The Charlson and Elixhauser methods were originally designed to serve as risk adjusters using only inpatient or hospital discharge data. Health services researchers have been increasingly using both inpatient and outpatient data for coding these two risk adjusters given the wide availability of longitudinal administrative claims datasets. However, these data also make it possible to exclude diagnoses codes related to complications due to inpatient processes of care by only including diagnoses from inpatient and outpatient claims identified before the index hospitalization date (i.e. exclude index hospitalization claim). In this case, our results indicate that the CMS-HCC is more favorable than the other two methods because it captures more comprehensive diagnosis information than the Charlson and Elixhauser methods and complications due to inpatient processes of care are not an issue. However, one should be careful when using CMS-HCC without removing diagnoses from index hospitalization particularly in studies evaluating inpatient processes of care.

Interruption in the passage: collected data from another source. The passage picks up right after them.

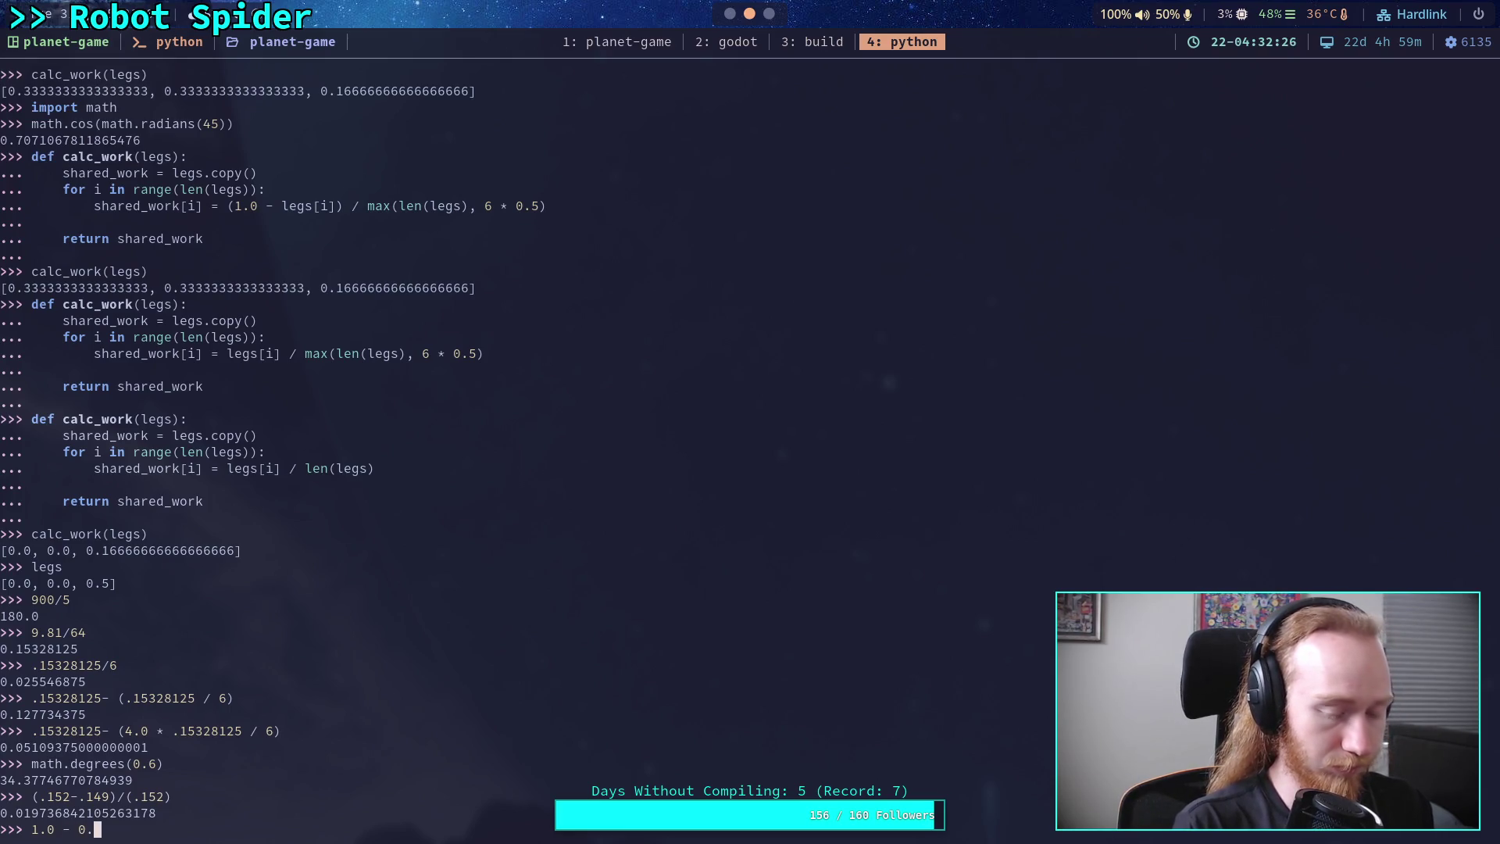
text(243)
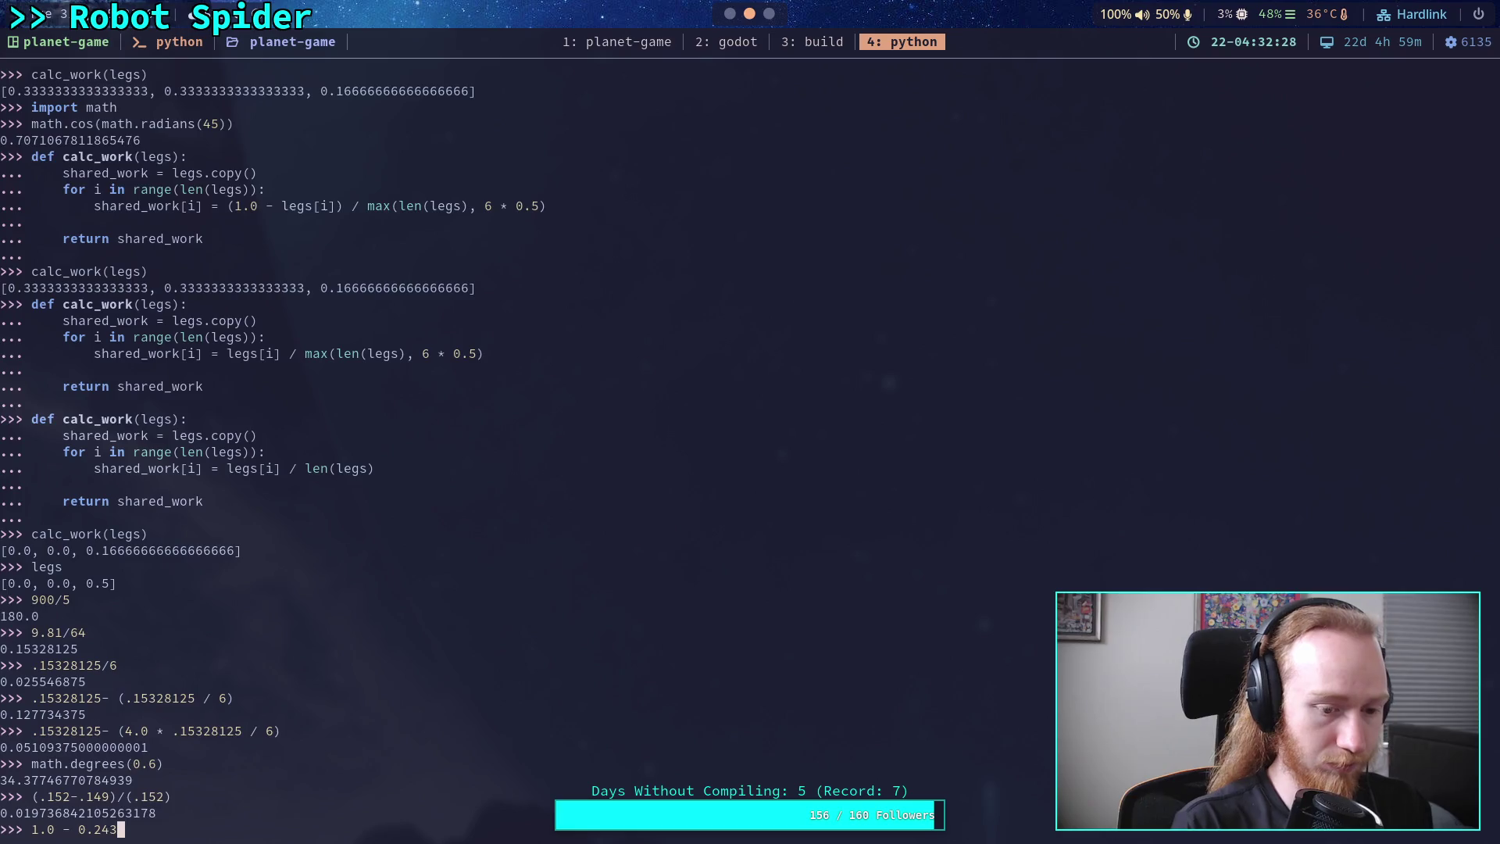
key(Return)
click(730, 13)
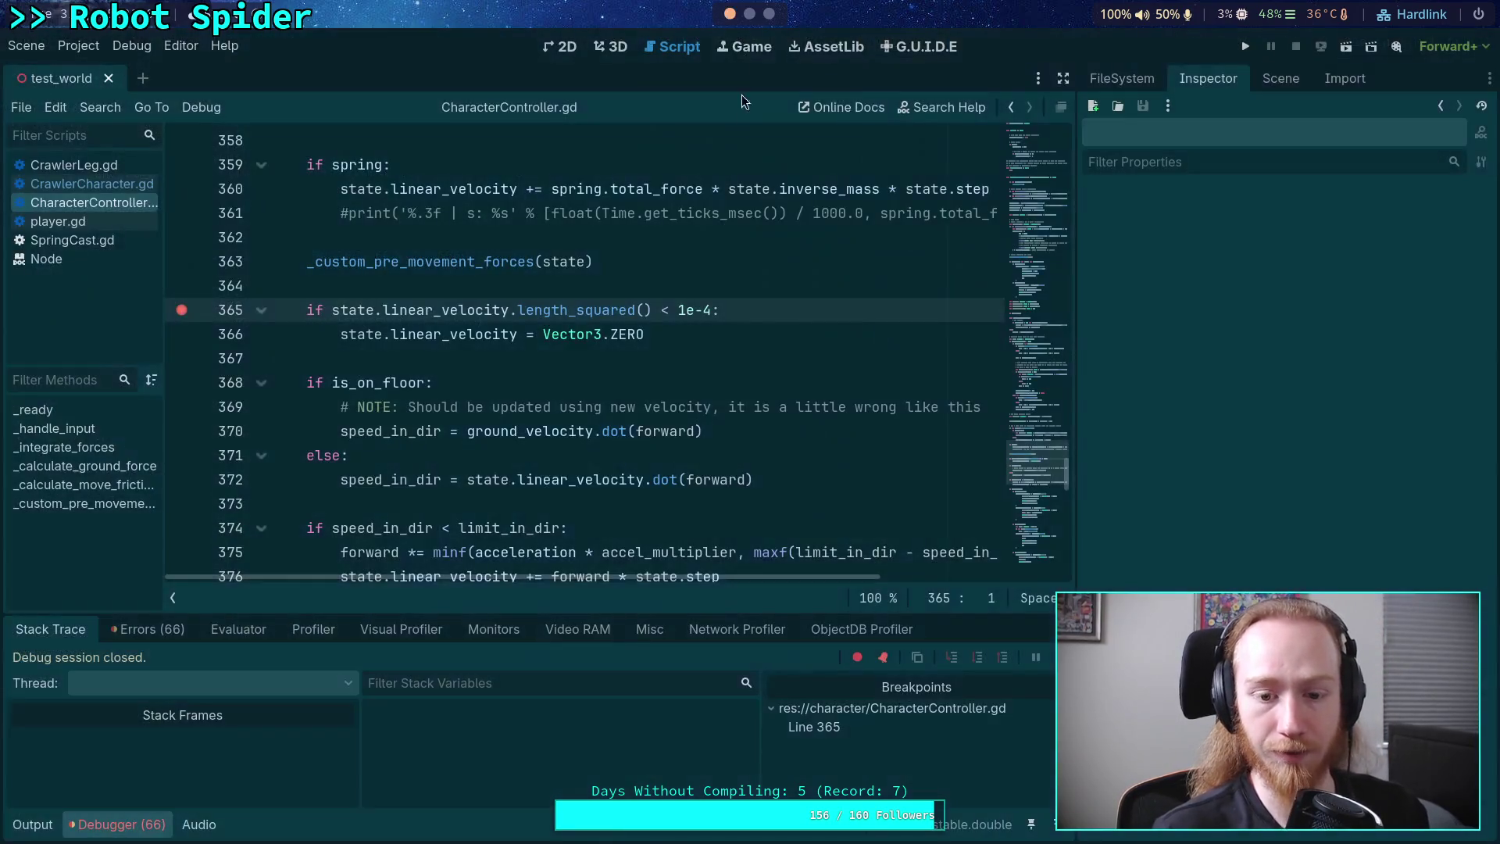
click(751, 16)
- Replace EXPECTED value 1.243 with 0.757, erase 1.337, and select -0.243 in the first normal
click(769, 13)
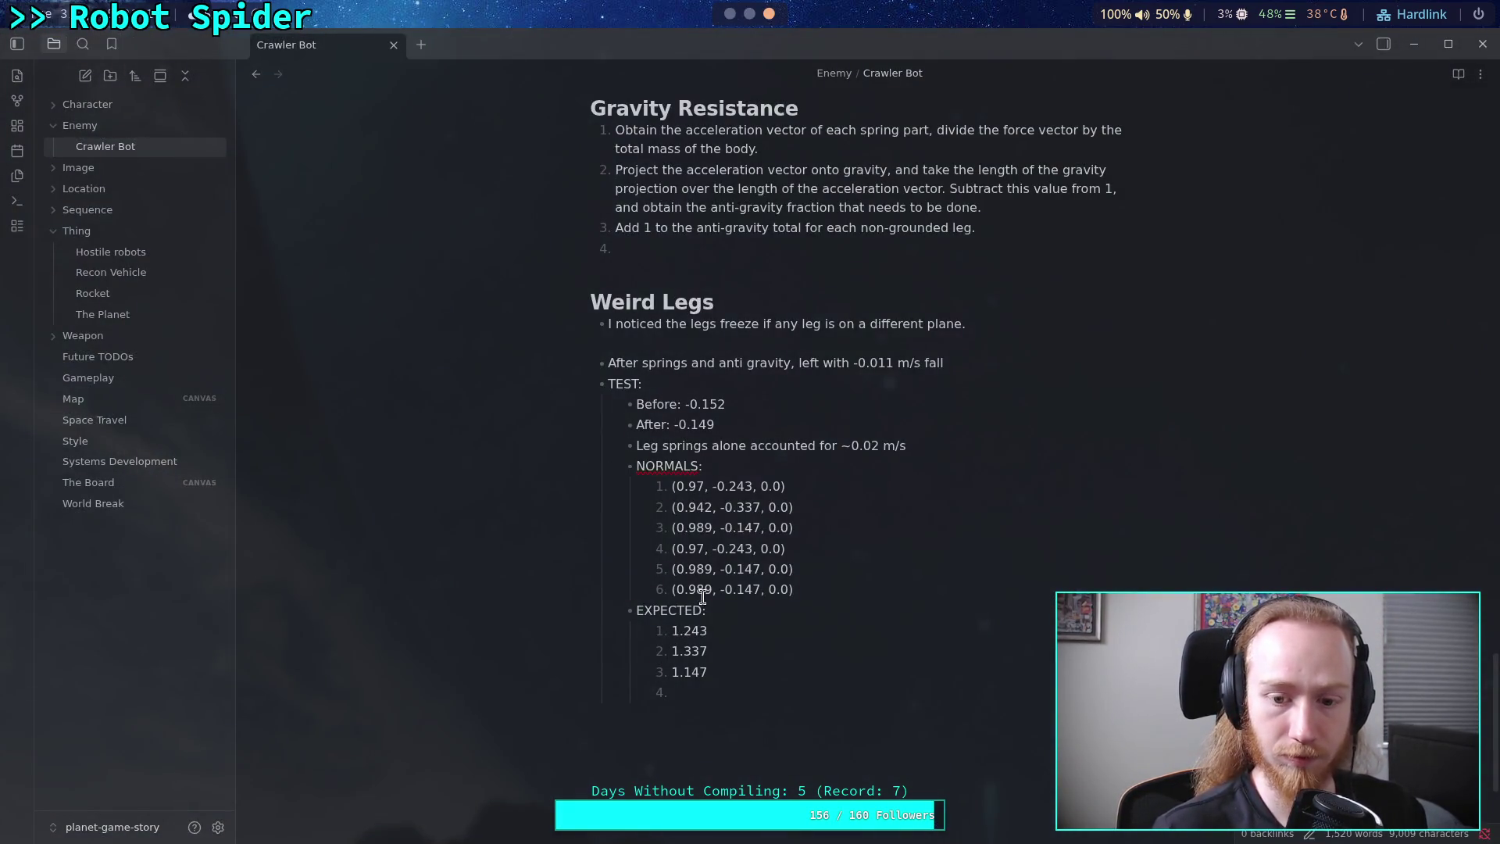
drag(672, 630, 710, 629)
text(9)
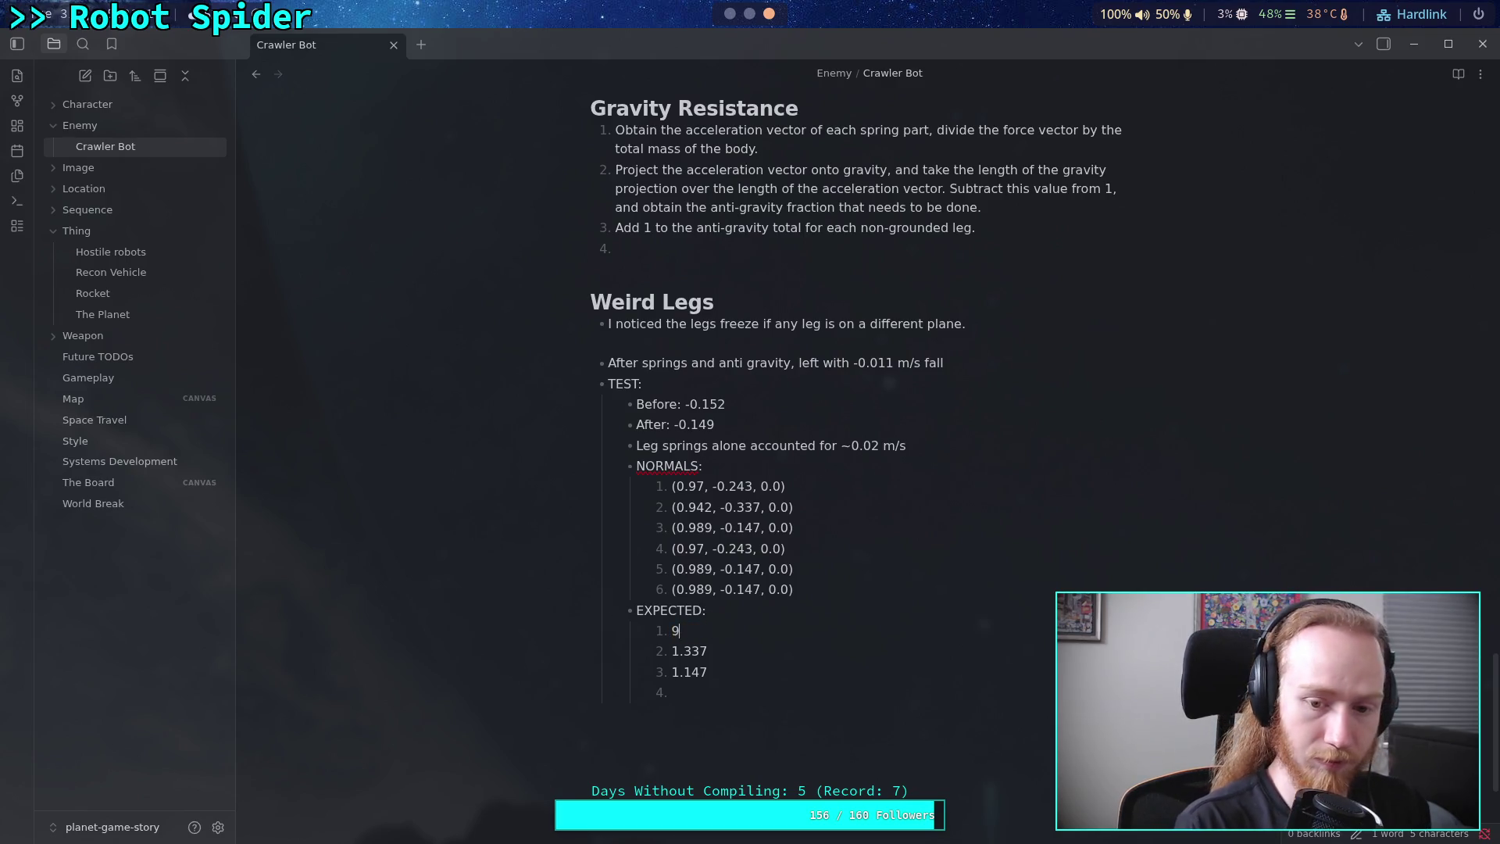
key(BackSpace)
key(BackSpace)
text(0.7)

There are several limitations of our study that should be addressed. First, some of our models using individual diagnosis indicators failed to converge. This may be due to our small sample sizes for some conditions which limited our ability to conduct a full comparison across all conditions and analytic files for the individual diagnosis indicator models across the three methods. However, all models converged for our primary sample of all patients with hospital admissions and the results were consistent with those from the models that converged in the disease-specific samples. Second, we limited our assessment of the outcomes to in-hospital and six-month mortality. Model performance may be different when examining a longer time horizon for mortality as well as for other health outcomes. Finally, our evaluation of the three risk-adjustment methods was conducted using samples of Medicare beneficiaries. Since the CMS-HCC risk score was originally developed and calibrated using data on Medicare beneficiaries whereas Charlson and Elixhauser methods were not, it is possible that our study results were more favorable for the CMS-HCC. However, one might argue that the CMS-HCC method was developed to predict Medicare expenditures and not mortality unlike the other two methods. Nevertheless, future evaluations of these risk adjustment methods in other patient populations are needed.